From: Bill Wichers <billw@dont-contact.us>
Date: Wed, 29 Apr 1998 15:07:27 -0400 (EDT)

On Tue, 28 Apr 1998, Nicolas Gudino wrote:

> Hi List,
>
> I'm running squid with 3Gig cache on an IDE hard disk and pentium 133 with
> 64 mb of RAM under Linux Redhat 5. It works well, but the server is kind
> of overloaded. The hard disk is spinning all the time and it is not as
                     ^^^^^^^^^^^^^^^^^^^^^^^^^^^^^^^^^^

I certainly hope you don't mean that you've enabled "Hard disk spindown"
or something in your BIOS to "save power" and are wondering why your
Squid's drive never spins down... Servers shouldn't have power saver
features enabled -- it will hurt performance. Spinning up a hard disk
takes at best a good 7-10 seconds or so, and that's a BIG lag time for a
user that is trying to go somewhere.

> fast as I would like to. So I'm thinking on upgrade the hardware to improve
> performance. I would also like to increase the cache size to 9 Gig.
> Should I buy the fastest SCSI disk available, or an IDE disk will do? Is it
> important to upgrade the procesor, or more important is to increase memory,
> or both? Any advice would be great. Thanks in advance,

Stick a SCSI disk in there. If you need 9 GB of cache it might be better
to use two 4 GB drives instead of one 9 GB drive since by using the two
smaller drives you effectivly double your available disk bandwidth. If you
must make a cheap machine for budget reasons or whatever you should at
least be using the fastest UDMA drive you can find.

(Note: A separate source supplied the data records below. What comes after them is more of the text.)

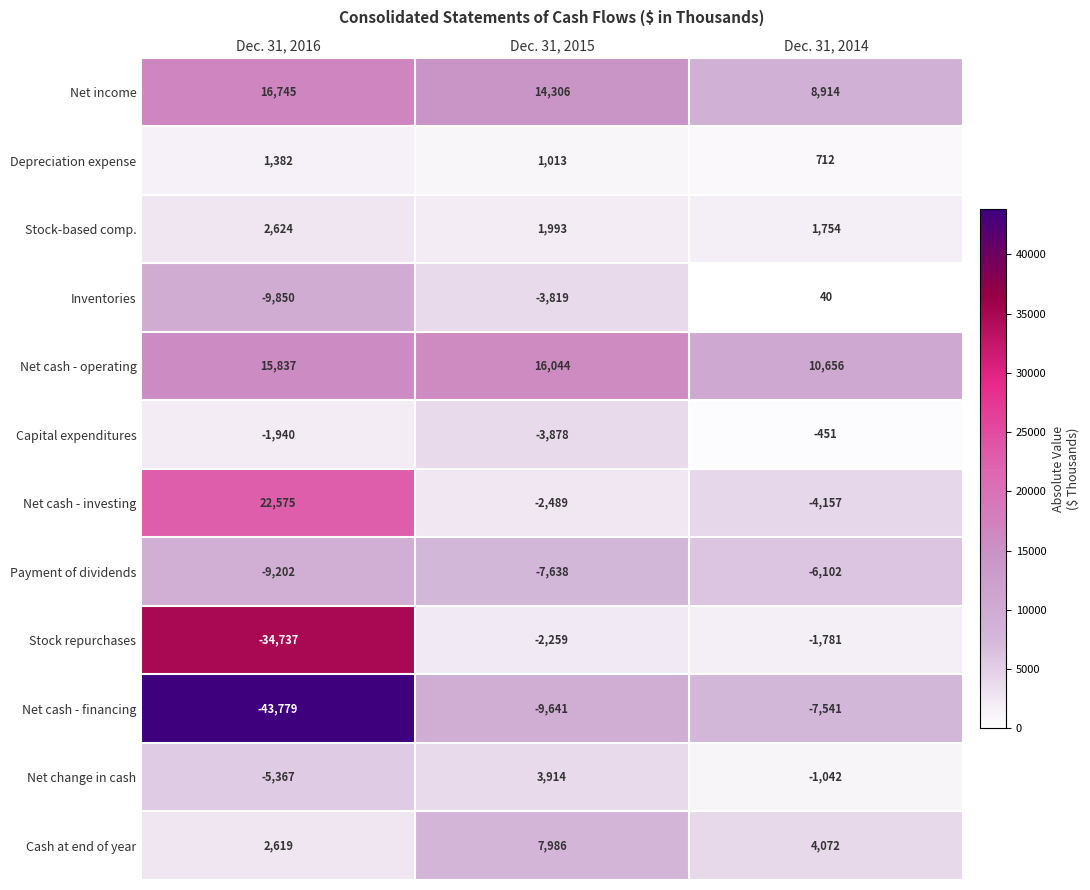

What is the minimum value for Capital expenditures?

-3878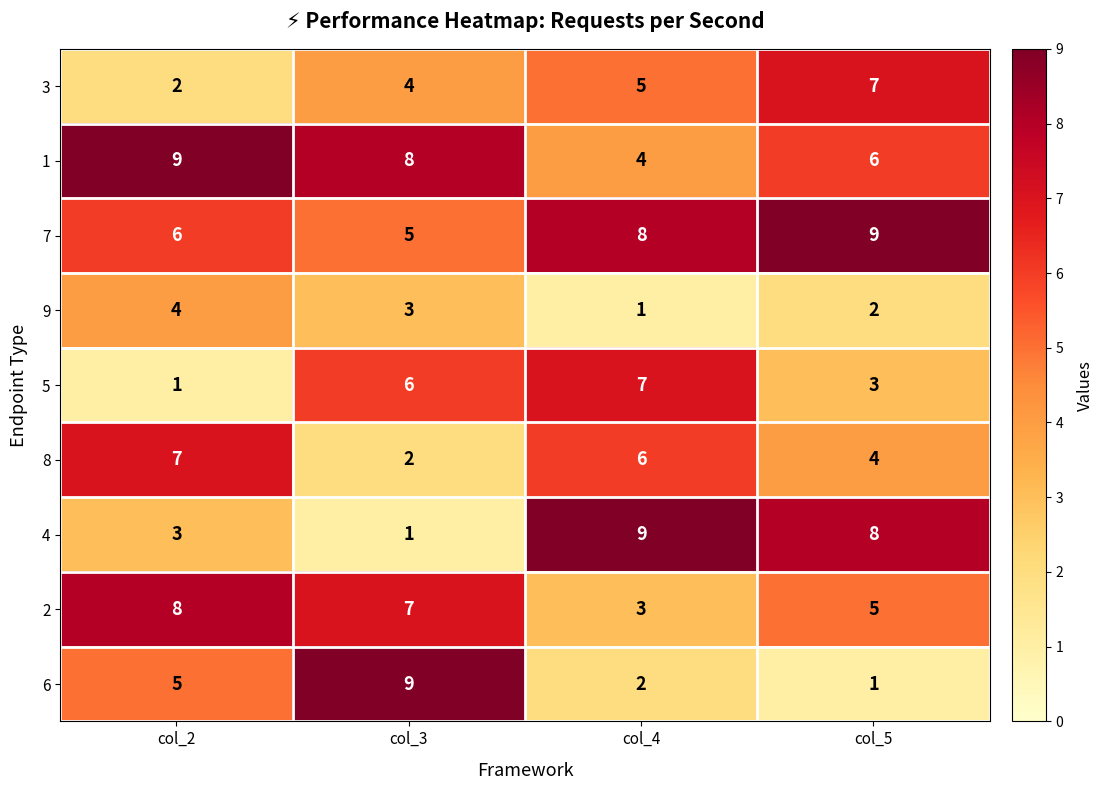

Which category has the lowest value in the 5 series?

col_2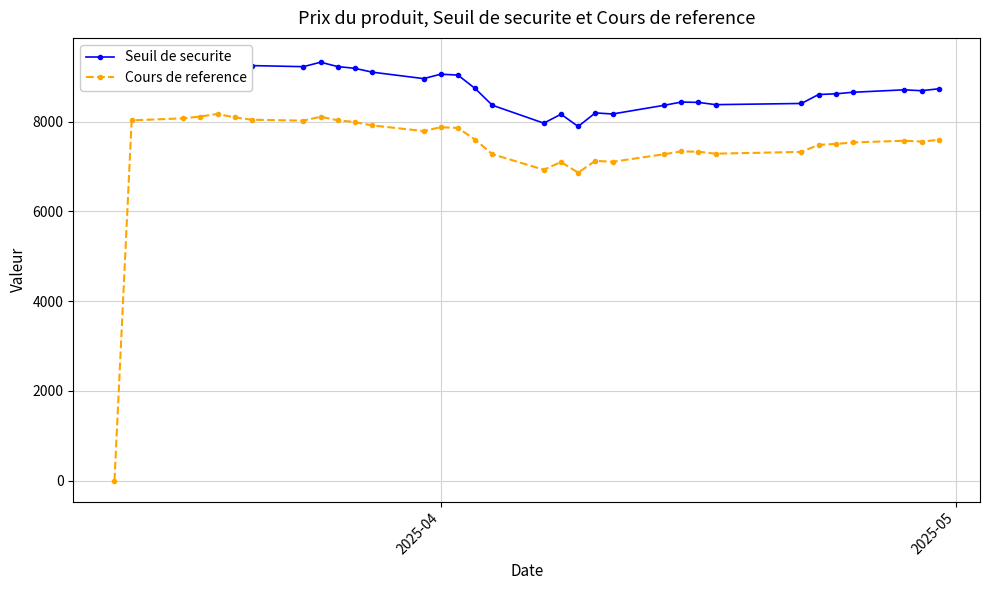

Which series has the largest total across all categories?

Seuil de securite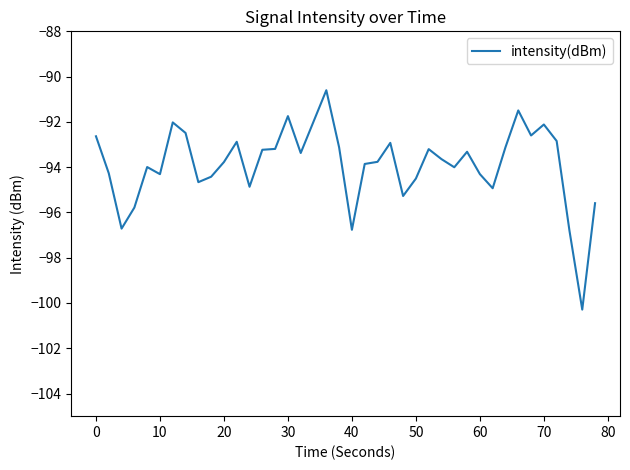

What is the difference between the maximum and minimum values?

9.7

RAM is the most important thing for Squid. My formula for RAM: number of
SIMM slots * largest SIMM supported by motherboard = RAM to be installed
for Squid box. OK, that's a little bit optimistic but you get the idea.
I'd want at least 128 MB of RAM in a box like you're describing. 64 MB I
think is the absolute minimum for a Squid of any size. After RAM disk
speed is the most important, and processor power comes after that. If you
run a lot of redirectors or maybe if you have a huge ACL list a faster
processor might help. I rarely see Squid using even 10% processor on a
Pentium-based cache I run.

Definatly go with a SCSI disk though. Definatly.